## PROBLEM REQUIREMENTS
For this task, copy all of the data below exactly and skip the pictures.

## Pictures paired with source code
◆ ◆ ◆ ◆ ◆ ◆ ◆
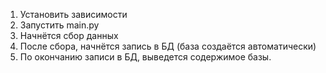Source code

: 1. Установить зависимости
2. Запустить main.py
3. Начнётся сбор данных
4. После сбора, начнётся запись в БД (база создаётся автоматически)
5. По окончанию записи в БД, выведется содержимое базы.
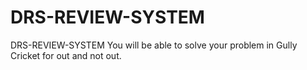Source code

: # DRS-REVIEW-SYSTEM
DRS-REVIEW-SYSTEM
You will be able to solve your problem in Gully Cricket for out and not out.
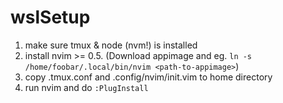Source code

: # wslSetup



1. make sure tmux & node (nvm!) is installed
2. install nvim >= 0.5. (Download appimage and eg. `ln -s /home/foobar/.local/bin/nvim <path-to-appimage>`) 
3. copy .tmux.conf and .config/nvim/init.vim to home directory
4. run nvim and do `:PlugInstall`
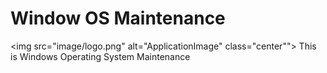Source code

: # Window OS Maintenance
<style>
  </style>
<img src="image/logo.png" alt="ApplicationImage" class="center"">
This is Windows Operating System Maintenance
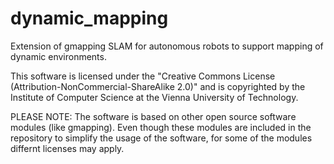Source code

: # dynamic_mapping
Extension of gmapping SLAM for autonomous robots to support mapping of dynamic environments.

This software is licensed under the "Creative Commons License (Attribution-NonCommercial-ShareAlike 2.0)" 
and is copyrighted by the Institute of Computer Science at the Vienna University of Technology.

PLEASE NOTE: The software is based on other open source software modules (like gmapping). Even though
these modules are included in the repository to simplify the usage of the software, for some of the
modules differnt licenses may apply.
◆ ◆ ◆ ◆ ◆ ◆ ◆
## EXPECTED ANSWER
Source code

: 1. Установить зависимости
2. Запустить main.py
3. Начнётся сбор данных
4. После сбора, начнётся запись в БД (база создаётся автоматически)
5. По окончанию записи в БД, выведется содержимое базы.
Source code

: # DRS-REVIEW-SYSTEM
DRS-REVIEW-SYSTEM
You will be able to solve your problem in Gully Cricket for out and not out.
Source code

: # wslSetup



1. make sure tmux & node (nvm!) is installed
2. install nvim >= 0.5. (Download appimage and eg. `ln -s /home/foobar/.local/bin/nvim <path-to-appimage>`) 
3. copy .tmux.conf and .config/nvim/init.vim to home directory
4. run nvim and do `:PlugInstall`
Source code

: # Window OS Maintenance
<style>
  </style>
<img src="image/logo.png" alt="ApplicationImage" class="center"">
This is Windows Operating System Maintenance
Source code

: # dynamic_mapping
Extension of gmapping SLAM for autonomous robots to support mapping of dynamic environments.

This software is licensed under the "Creative Commons License (Attribution-NonCommercial-ShareAlike 2.0)" 
and is copyrighted by the Institute of Computer Science at the Vienna University of Technology.

PLEASE NOTE: The software is based on other open source software modules (like gmapping). Even though
these modules are included in the repository to simplify the usage of the software, for some of the
modules differnt licenses may apply.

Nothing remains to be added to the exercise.